Segment Open

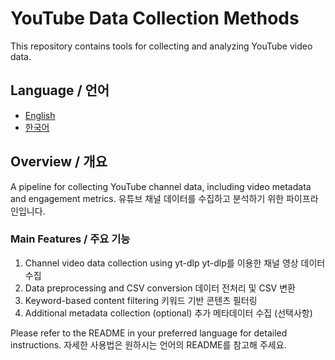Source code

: # YouTube Data Collection Methods

This repository contains tools for collecting and analyzing YouTube video data.

## Language / 언어

- [English](README.en.md)
- [한국어](README.kr.md)

## Overview / 개요

A pipeline for collecting YouTube channel data, including video metadata and engagement metrics.
유튜브 채널 데이터를 수집하고 분석하기 위한 파이프라인입니다.

### Main Features / 주요 기능

1. Channel video data collection using yt-dlp
   yt-dlp를 이용한 채널 영상 데이터 수집
2. Data preprocessing and CSV conversion
   데이터 전처리 및 CSV 변환
3. Keyword-based content filtering
   키워드 기반 콘텐츠 필터링
4. Additional metadata collection (optional)
   추가 메타데이터 수집 (선택사항)

Please refer to the README in your preferred language for detailed instructions.
자세한 사용법은 원하시는 언어의 README를 참고해 주세요.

Segment Closed

◆ DESCRIPTION OF THE TASK: Please output exactly the lines from the one containing "Please refer to" through the end of the records, both included.

◆ RESPONSE BOX:
Please refer to the README in your preferred language for detailed instructions.
자세한 사용법은 원하시는 언어의 README를 참고해 주세요.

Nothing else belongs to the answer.